Se OpenBao è disponibile:
Agent
↓
Auto-Auth
↓
template render
↓
file ricreati
Se OpenBao è offline, i file rimangono assenti fino al recovery dell'Agent.
I container già esistenti mantengono tuttavia le environment variables con cui erano stati precedentemente creati.

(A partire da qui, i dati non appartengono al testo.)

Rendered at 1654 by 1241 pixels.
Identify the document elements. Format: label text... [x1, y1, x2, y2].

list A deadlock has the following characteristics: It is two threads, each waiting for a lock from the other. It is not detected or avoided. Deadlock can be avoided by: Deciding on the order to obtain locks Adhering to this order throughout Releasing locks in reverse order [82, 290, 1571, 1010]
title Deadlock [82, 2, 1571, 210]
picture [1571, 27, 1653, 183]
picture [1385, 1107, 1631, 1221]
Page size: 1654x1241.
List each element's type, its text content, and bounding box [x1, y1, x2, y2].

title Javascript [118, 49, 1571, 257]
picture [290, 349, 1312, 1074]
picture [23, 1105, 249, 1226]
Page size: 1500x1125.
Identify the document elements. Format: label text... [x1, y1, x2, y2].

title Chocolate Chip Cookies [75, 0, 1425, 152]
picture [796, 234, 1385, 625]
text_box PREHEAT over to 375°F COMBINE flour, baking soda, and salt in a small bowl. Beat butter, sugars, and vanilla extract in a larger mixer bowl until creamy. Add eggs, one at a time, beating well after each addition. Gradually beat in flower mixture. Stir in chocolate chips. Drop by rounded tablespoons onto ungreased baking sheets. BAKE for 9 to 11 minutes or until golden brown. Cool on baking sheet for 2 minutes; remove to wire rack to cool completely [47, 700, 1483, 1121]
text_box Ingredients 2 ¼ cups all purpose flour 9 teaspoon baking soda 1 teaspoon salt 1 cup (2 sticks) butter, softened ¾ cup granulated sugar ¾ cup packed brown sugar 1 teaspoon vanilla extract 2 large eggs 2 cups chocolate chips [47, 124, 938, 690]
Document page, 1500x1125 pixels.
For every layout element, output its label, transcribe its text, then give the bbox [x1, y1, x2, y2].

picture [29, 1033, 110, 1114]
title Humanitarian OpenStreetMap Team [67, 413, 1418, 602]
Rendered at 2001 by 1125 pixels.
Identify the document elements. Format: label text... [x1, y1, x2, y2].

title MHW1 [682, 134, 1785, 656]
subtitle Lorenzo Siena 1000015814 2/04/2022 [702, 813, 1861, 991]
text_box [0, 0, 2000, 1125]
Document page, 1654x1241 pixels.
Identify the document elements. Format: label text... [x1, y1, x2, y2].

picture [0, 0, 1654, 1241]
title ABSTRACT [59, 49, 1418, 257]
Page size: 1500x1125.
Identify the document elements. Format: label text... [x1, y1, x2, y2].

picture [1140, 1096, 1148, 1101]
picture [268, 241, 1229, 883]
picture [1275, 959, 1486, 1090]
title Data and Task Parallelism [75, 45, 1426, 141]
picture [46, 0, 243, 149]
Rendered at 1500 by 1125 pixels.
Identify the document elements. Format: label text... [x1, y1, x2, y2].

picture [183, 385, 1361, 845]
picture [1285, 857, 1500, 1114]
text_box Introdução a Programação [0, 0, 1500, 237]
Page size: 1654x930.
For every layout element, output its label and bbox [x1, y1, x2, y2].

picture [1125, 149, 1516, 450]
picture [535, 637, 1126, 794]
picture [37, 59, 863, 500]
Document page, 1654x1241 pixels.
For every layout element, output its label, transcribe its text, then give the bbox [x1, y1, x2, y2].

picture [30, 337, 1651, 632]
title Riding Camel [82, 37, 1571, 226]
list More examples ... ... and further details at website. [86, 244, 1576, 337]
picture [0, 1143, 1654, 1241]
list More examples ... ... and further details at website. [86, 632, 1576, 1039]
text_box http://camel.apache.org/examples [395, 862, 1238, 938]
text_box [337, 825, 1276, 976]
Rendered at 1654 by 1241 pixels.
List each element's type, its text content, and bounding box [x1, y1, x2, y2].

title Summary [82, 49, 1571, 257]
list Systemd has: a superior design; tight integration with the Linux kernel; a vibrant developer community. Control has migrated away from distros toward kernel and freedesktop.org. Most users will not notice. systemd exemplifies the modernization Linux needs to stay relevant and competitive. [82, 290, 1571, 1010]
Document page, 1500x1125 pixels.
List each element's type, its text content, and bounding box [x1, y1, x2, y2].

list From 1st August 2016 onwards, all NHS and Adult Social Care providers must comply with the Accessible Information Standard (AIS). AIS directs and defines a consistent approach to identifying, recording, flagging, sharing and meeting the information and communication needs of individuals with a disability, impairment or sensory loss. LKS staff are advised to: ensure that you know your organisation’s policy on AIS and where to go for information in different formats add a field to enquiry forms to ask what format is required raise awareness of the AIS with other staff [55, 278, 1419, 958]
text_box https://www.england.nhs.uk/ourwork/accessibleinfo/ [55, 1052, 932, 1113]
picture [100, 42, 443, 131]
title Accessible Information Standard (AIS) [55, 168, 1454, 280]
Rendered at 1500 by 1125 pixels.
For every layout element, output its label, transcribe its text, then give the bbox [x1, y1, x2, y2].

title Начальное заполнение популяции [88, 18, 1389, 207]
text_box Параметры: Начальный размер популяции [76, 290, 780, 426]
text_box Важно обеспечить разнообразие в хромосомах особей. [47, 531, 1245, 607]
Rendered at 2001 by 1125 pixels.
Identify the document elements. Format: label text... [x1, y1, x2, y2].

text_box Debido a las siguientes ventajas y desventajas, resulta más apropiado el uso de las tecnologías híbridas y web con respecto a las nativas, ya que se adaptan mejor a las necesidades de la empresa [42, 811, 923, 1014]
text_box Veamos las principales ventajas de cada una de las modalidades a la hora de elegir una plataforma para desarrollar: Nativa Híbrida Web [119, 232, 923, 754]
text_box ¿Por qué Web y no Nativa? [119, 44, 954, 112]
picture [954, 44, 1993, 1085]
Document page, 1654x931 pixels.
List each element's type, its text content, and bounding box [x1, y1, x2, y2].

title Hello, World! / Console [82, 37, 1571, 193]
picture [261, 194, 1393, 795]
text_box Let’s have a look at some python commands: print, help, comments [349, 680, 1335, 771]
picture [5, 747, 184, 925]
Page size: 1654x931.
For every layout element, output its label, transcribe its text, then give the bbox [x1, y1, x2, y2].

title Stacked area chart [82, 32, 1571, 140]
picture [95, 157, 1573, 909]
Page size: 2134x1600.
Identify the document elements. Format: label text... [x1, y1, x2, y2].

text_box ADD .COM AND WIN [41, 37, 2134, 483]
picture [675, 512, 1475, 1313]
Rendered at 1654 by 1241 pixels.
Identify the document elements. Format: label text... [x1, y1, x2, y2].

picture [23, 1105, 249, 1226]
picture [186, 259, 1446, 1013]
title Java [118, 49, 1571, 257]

27.5 Backup service inactive (dead)
Per:
openbao-raft-backup.service
questo stato è normale perché:
Type=oneshot
Verificare il risultato dell'ultima esecuzione con:
journalctl \
-u openbao-raft-backup.service \
-n 30 \
--no-pager
28. Decisioni architetturali definitive
| Area | Decisione |
|---|---|
| OpenBao OS | Debian 13 |
| Deployment | Pacchetto APT nativo |
| Storage | Integrated Storage / Raft |
| Nodo iniziale | Single node |
| Seal | Shamir 6/2 |
| Accesso | Sempre attraverso Caddy |
| TLS client → Caddy | Sì |
| TLS Caddy → OpenBao | Sì |
| Auth utenti | Authentik OIDC |
| Caddy forward-auth | No |
| Secret engine | KV v2 |
| Struttura KV | gruppo/ambiente/progetto |
| RBAC | <group> RO / <group>-senior RWD |
| Machine auth | AppRole |
| AppRole | Uno per VM |
| Agent | Uno per VM |
| Agent → Docker socket | Vietato |
| Rendering | /run/openbao-agent/*.env |
| Aggiornamento secret | Automatico |
| Audit | File locale JSON |
| Backup Raft | Giornaliero |
| Retention | Ultimi 14 |
| Scheduler backup | systemd |
| Monitoring | Uptime Kuma /sys/health |
| Root token | Da rimuovere a fine hardening |
29. Stato del progetto
Completato
- Debian 13
- OpenBao 2.6.2
- Integrated Storage / Raft
- TLS OpenBao
- Caddy reverse proxy
- Firewall OpenBao
- Init Shamir 6/2
- Unseal verificato
- Audit logging
- Authentik OIDC
- DevOps administrative mapping
- KV v2
- RBAC utenti
- Provisioning automatico gruppi
- AppRole
- Policy Agent
- OpenBao Agent
- Rendering automatico
.env - Docker Compose integration
- Aggiornamento automatico delle variabili
- Test Agent offline
- Test OpenBao offline
- Test reboot VM applicativa con OpenBao offline
- Snapshot Raft
- SHA-256 snapshot
- Backup automatico systemd
- Retention ultimi 14 snapshot
Da completare
- Validazione/applicazione eventuale hardening systemd aggiuntivo
- Rimozione/revoca Initial Root Token
30. Future Improvements
Miglioramenti possibili, non necessari per l'attuale messa in produzione:
Replica dedicata snapshot Raft off-host
Attualmente la VM è già protetta dal backup off-site dell'infrastruttura.
In futuro:
OpenBao
↓
snapshot Raft
↓
storage indipendente
OpenBao Raft HA
Evoluzione possibile:
OpenBao01
OpenBao02
OpenBao03
↓
Raft cluster
Secret file invece di Docker ENV
Per credenziali particolarmente sensibili:
OpenBao
↓
/run/secrets/application
↓
bind mount RO
↓
container
Restore test isolato
Eseguire periodicamente un test controllato di ripristino dello snapshot Raft su un ambiente isolato.